___ Data for the task ___
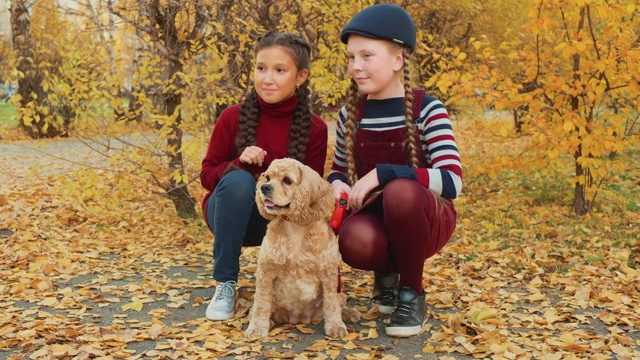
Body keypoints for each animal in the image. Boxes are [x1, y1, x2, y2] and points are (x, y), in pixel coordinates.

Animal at [244, 158, 360, 340]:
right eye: (267, 177)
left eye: (287, 180)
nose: (264, 187)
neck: (295, 227)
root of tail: (299, 319)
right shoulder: (266, 270)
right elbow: (261, 304)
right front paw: (256, 328)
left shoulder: (329, 272)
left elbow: (332, 304)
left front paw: (336, 326)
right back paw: (269, 321)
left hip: (340, 291)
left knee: (339, 302)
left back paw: (349, 313)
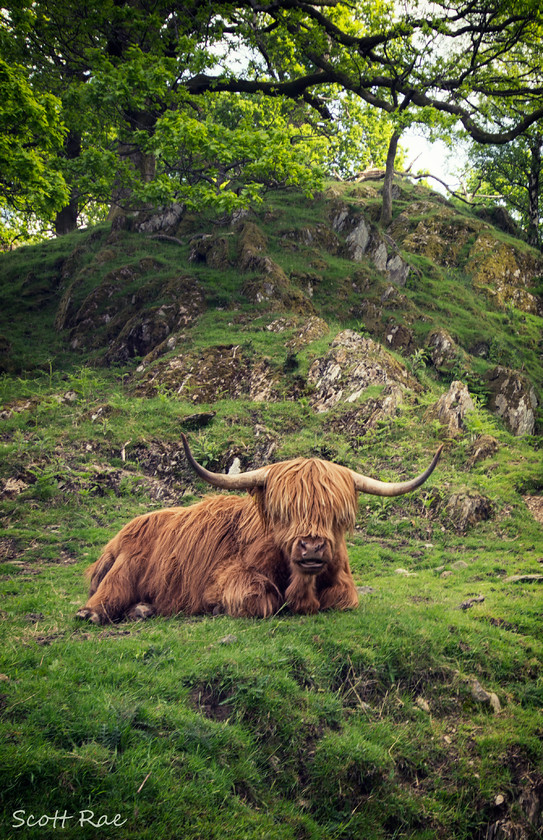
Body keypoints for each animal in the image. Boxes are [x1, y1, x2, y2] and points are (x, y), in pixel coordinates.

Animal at [75, 434, 442, 624]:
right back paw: (92, 613)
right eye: (284, 511)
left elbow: (344, 600)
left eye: (334, 513)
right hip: (126, 564)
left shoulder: (344, 584)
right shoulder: (229, 576)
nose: (311, 547)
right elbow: (258, 600)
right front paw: (219, 607)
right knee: (109, 592)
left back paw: (142, 610)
___
> **Work request**:
Report back every line of the entries in which "elbow" occurs.

> **Exercise solution**:
right elbow: (261, 304)
left elbow: (332, 304)
left elbow: (344, 600)
right elbow: (258, 600)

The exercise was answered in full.